No matter, as Iowa State is totally making it out of the West. A Cyclone would destroy any cat, dog, bear or leprechaun in its way.
In the South, we have some must-see fights, including a Michigan Wolverine against a VCU Ram with the winner taking on yet another Wildcat from Villanova. I'm assuming a Wildcat can thwart a Tar Heel, but maybe I'm wrong on that.
The other side of that region is fascinating, as the UCLA Bruins would face the Florida Gators in the second round with the winner likely facing the San Diego State Aztecs. OK, it seems as though this fight has actually happened, and the winner was…anyone who just clicked that link to watch a bear fight a gator. (Winner: Bear, in extremely violent computer-generated fashion.)

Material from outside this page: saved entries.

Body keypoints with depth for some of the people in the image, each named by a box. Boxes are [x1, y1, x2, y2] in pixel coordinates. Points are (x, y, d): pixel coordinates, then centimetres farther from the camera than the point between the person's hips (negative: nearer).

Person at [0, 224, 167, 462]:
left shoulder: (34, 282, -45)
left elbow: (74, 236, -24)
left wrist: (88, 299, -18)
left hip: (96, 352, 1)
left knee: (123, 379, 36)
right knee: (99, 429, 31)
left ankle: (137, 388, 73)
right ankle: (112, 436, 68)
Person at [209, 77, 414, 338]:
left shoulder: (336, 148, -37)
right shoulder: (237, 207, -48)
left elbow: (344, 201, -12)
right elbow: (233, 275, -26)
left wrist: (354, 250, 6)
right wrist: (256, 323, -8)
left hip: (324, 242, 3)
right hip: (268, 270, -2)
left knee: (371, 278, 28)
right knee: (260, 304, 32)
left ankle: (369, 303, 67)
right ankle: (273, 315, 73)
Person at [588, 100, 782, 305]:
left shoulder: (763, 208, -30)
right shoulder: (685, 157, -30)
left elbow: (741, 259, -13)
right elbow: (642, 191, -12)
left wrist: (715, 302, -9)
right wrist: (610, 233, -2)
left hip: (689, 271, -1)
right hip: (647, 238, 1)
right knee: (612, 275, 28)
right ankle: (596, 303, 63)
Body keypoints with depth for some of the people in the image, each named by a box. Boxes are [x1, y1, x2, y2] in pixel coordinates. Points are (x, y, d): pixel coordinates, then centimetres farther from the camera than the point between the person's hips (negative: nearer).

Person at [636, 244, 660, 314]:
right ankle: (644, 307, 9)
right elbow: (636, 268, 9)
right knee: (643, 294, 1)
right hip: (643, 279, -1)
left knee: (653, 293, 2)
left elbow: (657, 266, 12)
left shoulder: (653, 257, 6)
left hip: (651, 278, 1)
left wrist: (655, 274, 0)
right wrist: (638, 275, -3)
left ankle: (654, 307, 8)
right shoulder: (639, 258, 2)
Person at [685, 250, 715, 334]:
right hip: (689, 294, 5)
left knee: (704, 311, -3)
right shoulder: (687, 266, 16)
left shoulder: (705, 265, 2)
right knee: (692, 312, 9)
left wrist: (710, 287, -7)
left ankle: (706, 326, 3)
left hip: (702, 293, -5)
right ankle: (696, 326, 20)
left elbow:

Now, is there a video of an Aztec Warrior fighting a bear? I'm going with the warrior, who would beat the Bruin and take out any Wolverine or Ram in his path.
In the East, we have an interesting decision, because the Montana Grizzlies could face the Cal Bears in the second round. The winner is Montana, mainly because Cal's website said its bear is "lovable," which is code for soft.
The Grizzlies could destroy the N.C. State Wolfpack, but none of them—not even the Fighting Illini—would be a match for the Miami Hurricanes. (And yes, I know the mascot is technically an ibis and the nickname a Hurricane, but you try to make your mascot a giant wind storm and see how that works out in your gym, OK?! OK.)
With that, the mascot Final Four would be the Duke Blue Devils, Iowa State Cyclones, San Diego State Aztecs and Miami Hurricanes. The Hurricanes would surely make the title game over the Aztecs, and the winner of the other semifinal would depend on if you think a Blue Devil is more powerful than a natural disaster.
Never bet against the Devil. Duke is probably a safe bet on this one.
What did we miss? What's your favorite way to fill out multiple brackets?